A deadly explosion half a world away prompted a group of Wellesley boys to think globally and act locally, as they organized a fundraiser for relief efforts in Lebanon.
Their 10-kilometre bike ride came about following the August explosion in Beirut that killed more than 200, injured some 7,000 and left some 300,000 people temporarily homeless.
Wellesley’s Ali Khan, a Grade 10 at Waterloo-Oxford District Secondary school, came up with the idea to gather up some friends after being inspired by an Islamic relief fundraiser to support those affected by the disaster. The group of 15-16-year olds attend school together and enjoy spending their time volunteering, playing basketball and biking.

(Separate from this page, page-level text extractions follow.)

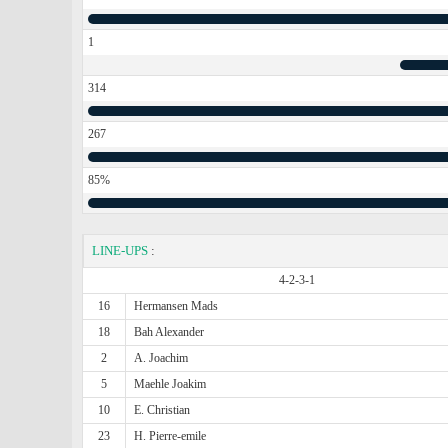
1
314
267
85%
LINE-UPS
:
4-2-3-1
16
Hermansen Mads
18
Bah Alexander
2
A. Joachim
5
Maehle Joakim
10
E. Christian
23
H. Pierre-emile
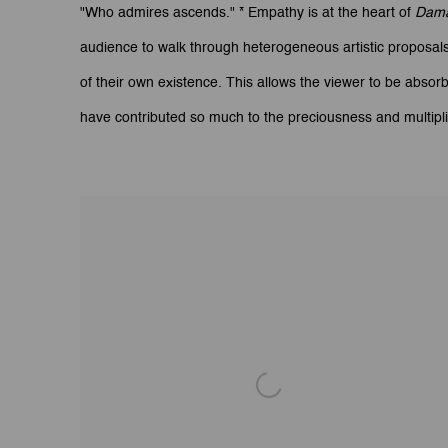
"Who admires ascends." * Empathy is at the heart of
Dam
audience to walk through heterogeneous artistic proposals 
of their own existence. This allows the viewer to be absor
have contributed so much to the preciousness and multiplic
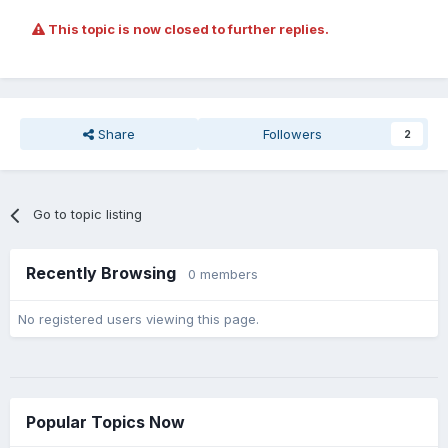
This topic is now closed to further replies.
Share
Followers
2
Go to topic listing
Recently Browsing
0 members
No registered users viewing this page.
Popular Topics Now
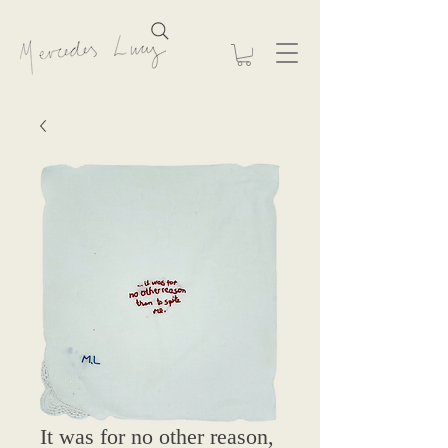
It was for no other reason,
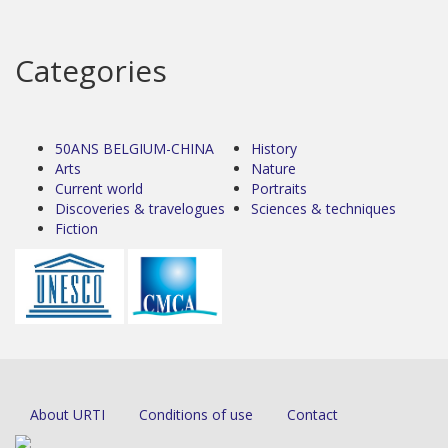
Categories
50ANS BELGIUM-CHINA
History
Arts
Nature
Current world
Portraits
Discoveries & travelogues
Sciences & techniques
Fiction
About URTI
Conditions of use
Contact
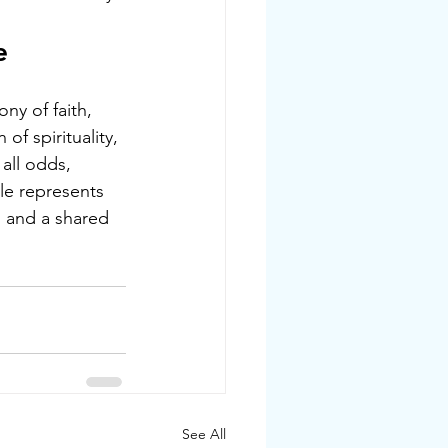
e
ny of faith, 
of spirituality, 
all odds, 
le represents 
, and a shared 
See All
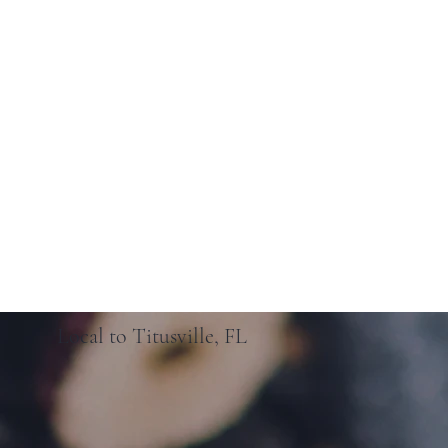
Local to Titusville, FL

“I know a family friend who works in Islamic relief and they [were having] an event like an outdoor movie night to raise money for Lebanon. And I couldn’t make it there because my parents are busy. And then I asked him if we could like help out in our city, and he said, ‘Yeah, you just got to do a bike ride.’”
The trek was 10 km, and saw Khan accompanied by six other friends. The trip took the group between 45 minutes to an hour to complete.
The boys’ monetary goal was to raise $300 and they were successfully able to bring in between $500 and $600 through donations.
Wellesley Mayor Joe Nowak was involved in the ride by giving the boys permission to cycle the streets. “I can’t say enough about the youth in this community and the work that they’ve done to put this program together. And to have somebody in the small village of Wellesley, I mean we’re 3,200 people in this town,” said Nowak in a video on the Islamic Relief Canada’s Youtube channel titled ‘A Bike Ride for Change in Wellesley Ontario, Islamic Relief Canada’ that documents the boys’ effort.
The boys knew they were going to be filmed throughout the day but thought it was going to be for Instagram and were pleasantly surprised when they found out it would be on YouTube.
The participants say they had a blast doing the trek and definitely want to do one again after the cold weather passes. This isn’t the first time they’ve come together to volunteer their time to the Wellesley Youth Advisory Council.
Carter Trusell, one of the participants, said he hopes that other youth in smaller rural communities can see the boys’ achievement as an inspiration for an effort of their own.
“I think that it put out a message that just because we’re a small community, and maybe we don’t have the resources some bigger communities would have, you can still do something and you can still make a change,” said Trusell
“A little thing will make a big difference,” added Khan.